2010 yılında Ermenistan ile Türkiye arasında imzalanan normalleşme protokollerinin, Ermeni komitelerinin baskısından dolayı başarısızlığa uğramasından beri Ermenistan, Türkiye’ye yönelttiği eleştirilerin dozunu artırmış, Ermeni liderler tanıma ve kınamanın da ötesine geçerek “soykırımın sonuçlarının ortadan kaldırılması” üzerinde ısrarla durmuşlardır. Bununla kastedilen 1915-1923 yılları arasında tehcire uğramış Ermenilerin torunlarına tazminat ödenmesi, kiliselerinki de dâhil, güya el konan Ermeni mallarının iade edilmesi ve Türkiye’den Ermenistan’a toprak verilmesidir. Ermenistan hukukçularına göre Sevr Anlaşması hala yürürlüktedir ve devletler arasında imzalanmış olan Gümrü, Moskova ve Kars anlaşmaları hükümsüzdür. Avrupa Birliğine üye ülkeler ve ABD tarafından Türkiye’den istenen bu düşünceye sahip olan Ermenilerle görüşmek ve barışmak yönündedir.Bütün bu tek taraflı dayatmalara rağmen Karabağ Savaşlarından sonra başlayan Türkiye-Azerbaycan-Ermenistan yakınlaşması, Ermenistan’ın reel politikalar etrafında kazançlı çıkacağını da göstermektedir. Ancak bu duruma müsaade etmeyen Taşnak grupları Paşinyan Hükûmeti’ni bu konuda baskı altında tutarak sokak gösterileri ile düşürmek istemektedirler.
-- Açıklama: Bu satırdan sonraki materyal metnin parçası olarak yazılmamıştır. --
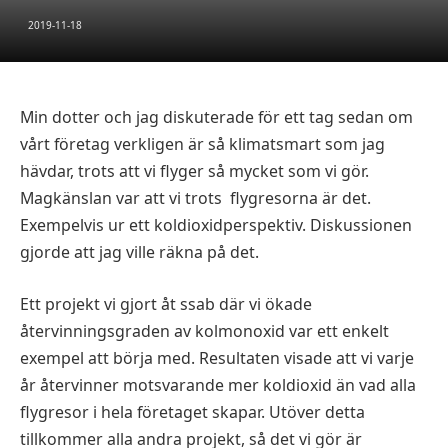
2019-11-18
Min dotter och jag diskuterade för ett tag sedan om
vårt företag verkligen är så klimatsmart som jag
hävdar, trots att vi flyger så mycket som vi gör.
Magkänslan var att vi trots flygresorna är det.
Exempelvis ur ett koldioxidperspektiv. Diskussionen
gjorde att jag ville räkna på det.
Ett projekt vi gjort åt ssab där vi ökade
återvinningsgraden av kolmonoxid var ett enkelt
exempel att börja med. Resultaten visade att vi varje
år återvinner motsvarande mer koldioxid än vad alla
flygresor i hela företaget skapar. Utöver detta
tillkommer alla andra projekt, så det vi gör är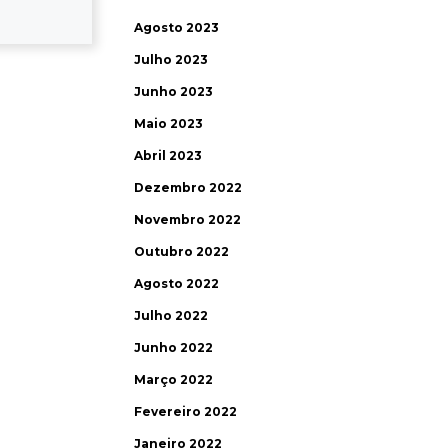
Agosto 2023
Julho 2023
Junho 2023
Maio 2023
Abril 2023
Dezembro 2022
Novembro 2022
Outubro 2022
Agosto 2022
Julho 2022
Junho 2022
Março 2022
Fevereiro 2022
Janeiro 2022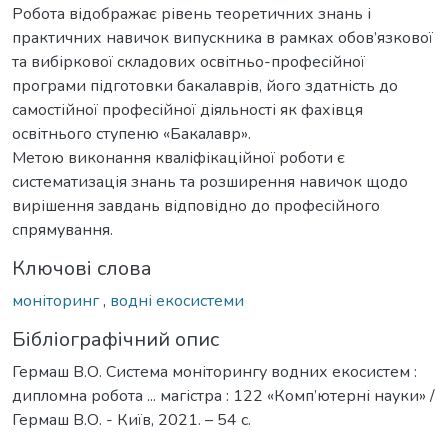
Робота відображає рівень теоретичних знань і
практичних навичок випускника в рамках обов’язкової
та вибіркової складових освітньо-професійної
програми підготовки бакалаврів, його здатність до
самостійної професійної діяльності як фахівця
освітнього ступеню «Бакалавр».
Метою виконання кваліфікаційної роботи є
систематизація знань та розширення навичок щодо
вирішення завдань відповідно до професійного
спрямування.
Ключові слова
моніторинг
,
водні екосистеми
Бібліографічний опис
Гермаш В.О. Система моніторингу водних екосистем :
дипломна робота ... магістра : 122 «Комп’ютерні науки» /
Гермаш В.О. - Київ, 2021. – 54 с.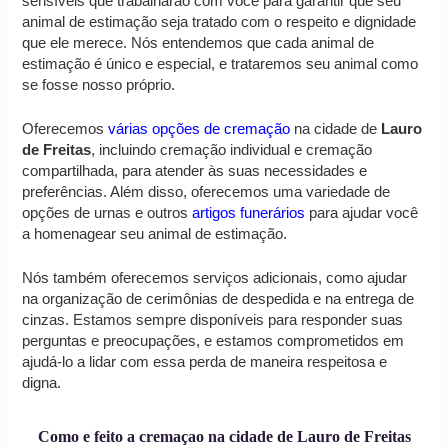
sensíveis que trabalharão com você para garantir que seu
animal de estimação seja tratado com o respeito e dignidade
que ele merece. Nós entendemos que cada animal de
estimação é único e especial, e trataremos seu animal como
se fosse nosso próprio.
Oferecemos
várias opções de cremação
na cidade de
Lauro
de Freitas
, incluindo cremação individual e cremação
compartilhada, para atender às suas necessidades e
preferências. Além disso, oferecemos uma variedade de
opções de urnas e outros
artigos funerários
para ajudar você
a homenagear seu animal de estimação.
Nós também oferecemos serviços adicionais, como ajudar
na organização de cerimônias de despedida e na entrega de
cinzas. Estamos sempre disponíveis para responder suas
perguntas e preocupações, e estamos comprometidos em
ajudá-lo a lidar com essa perda de maneira respeitosa e
digna.
Como e feito a cremaçao na cidade de Lauro de Freitas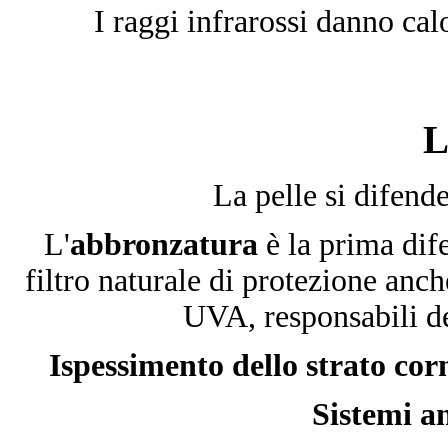
I raggi infrarossi danno cal
L
La pelle si difende
L'
abbronzatura
è la prima dife
filtro naturale di protezione anch
UVA, responsabili d
Ispessimento dello strato cor
Sistemi an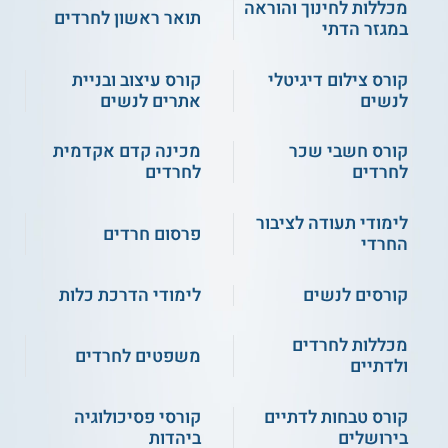
מכללות לחינוך והוראה
תואר ראשון לחרדים
במגזר הדתי
קורס צילום דיגיטלי
קורס עיצוב ובניית
לנשים
אתרים לנשים
קורס חשבי שכר
מכינה קדם אקדמית
לחרדים
לחרדים
לימודי תעודה לציבור
פרסום חרדים
החרדי
קורסים לנשים
לימודי הדרכת כלות
מכללות לחרדים
משפטים לחרדים
ולדתיים
קורס טבחות לדתיים
קורסי פסיכולוגיה
בירושלים
ביהדות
Tıpkı geçen yüz yıl boyunca olduğu gibi yine Ermeni halkının sefaletine sebep olacak politikalar peşinden koşan Ermeni komiteleri, Kafkasya’da Ermenistan’ın yalnızlaştırılması politikalarını uygulamakta böylece dünya kamuoyunda inşa edilmiş olan “mağdur Ermeni kimliği” politikasını sürdürmeye devam etmektedirler.